Work required ::
Go through the listing and copy each line that has the string "knee" in it.

Data supplied ::
Content starts
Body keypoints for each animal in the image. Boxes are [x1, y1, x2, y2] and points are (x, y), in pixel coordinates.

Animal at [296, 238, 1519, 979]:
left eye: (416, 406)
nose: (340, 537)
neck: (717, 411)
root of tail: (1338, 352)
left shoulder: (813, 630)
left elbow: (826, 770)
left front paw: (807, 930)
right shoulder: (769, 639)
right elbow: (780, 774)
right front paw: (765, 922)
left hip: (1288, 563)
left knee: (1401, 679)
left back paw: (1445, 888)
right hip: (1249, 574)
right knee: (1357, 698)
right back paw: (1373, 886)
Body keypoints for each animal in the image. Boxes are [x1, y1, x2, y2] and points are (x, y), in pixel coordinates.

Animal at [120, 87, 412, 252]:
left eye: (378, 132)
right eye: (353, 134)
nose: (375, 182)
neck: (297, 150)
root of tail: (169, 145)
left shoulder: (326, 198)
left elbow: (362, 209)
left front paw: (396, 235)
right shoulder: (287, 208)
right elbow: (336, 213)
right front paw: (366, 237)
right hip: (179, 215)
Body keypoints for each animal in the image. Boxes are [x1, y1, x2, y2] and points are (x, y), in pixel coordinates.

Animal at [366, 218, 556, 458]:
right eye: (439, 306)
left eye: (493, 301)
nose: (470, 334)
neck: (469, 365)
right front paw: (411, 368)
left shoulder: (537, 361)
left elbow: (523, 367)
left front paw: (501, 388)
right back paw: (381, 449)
Content ends
Content starts
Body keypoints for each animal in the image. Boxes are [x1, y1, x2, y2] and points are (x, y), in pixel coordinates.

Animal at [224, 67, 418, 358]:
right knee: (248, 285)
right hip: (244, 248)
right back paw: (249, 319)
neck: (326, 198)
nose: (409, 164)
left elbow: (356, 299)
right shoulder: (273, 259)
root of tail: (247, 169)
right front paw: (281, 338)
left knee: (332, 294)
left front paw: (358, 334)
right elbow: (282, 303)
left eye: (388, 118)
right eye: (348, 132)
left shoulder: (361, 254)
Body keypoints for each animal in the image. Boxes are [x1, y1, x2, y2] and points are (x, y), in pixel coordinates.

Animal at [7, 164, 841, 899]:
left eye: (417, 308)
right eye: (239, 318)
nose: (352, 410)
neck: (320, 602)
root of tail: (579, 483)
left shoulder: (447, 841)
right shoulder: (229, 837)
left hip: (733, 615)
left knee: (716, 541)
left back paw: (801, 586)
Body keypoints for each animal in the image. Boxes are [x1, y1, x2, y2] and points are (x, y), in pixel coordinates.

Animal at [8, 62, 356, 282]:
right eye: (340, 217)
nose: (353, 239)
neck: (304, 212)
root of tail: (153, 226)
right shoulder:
Content ends
Response to the exercise ::
left knee: (1401, 679)
right knee: (1357, 698)
right knee: (248, 285)
left knee: (332, 294)
left knee: (716, 541)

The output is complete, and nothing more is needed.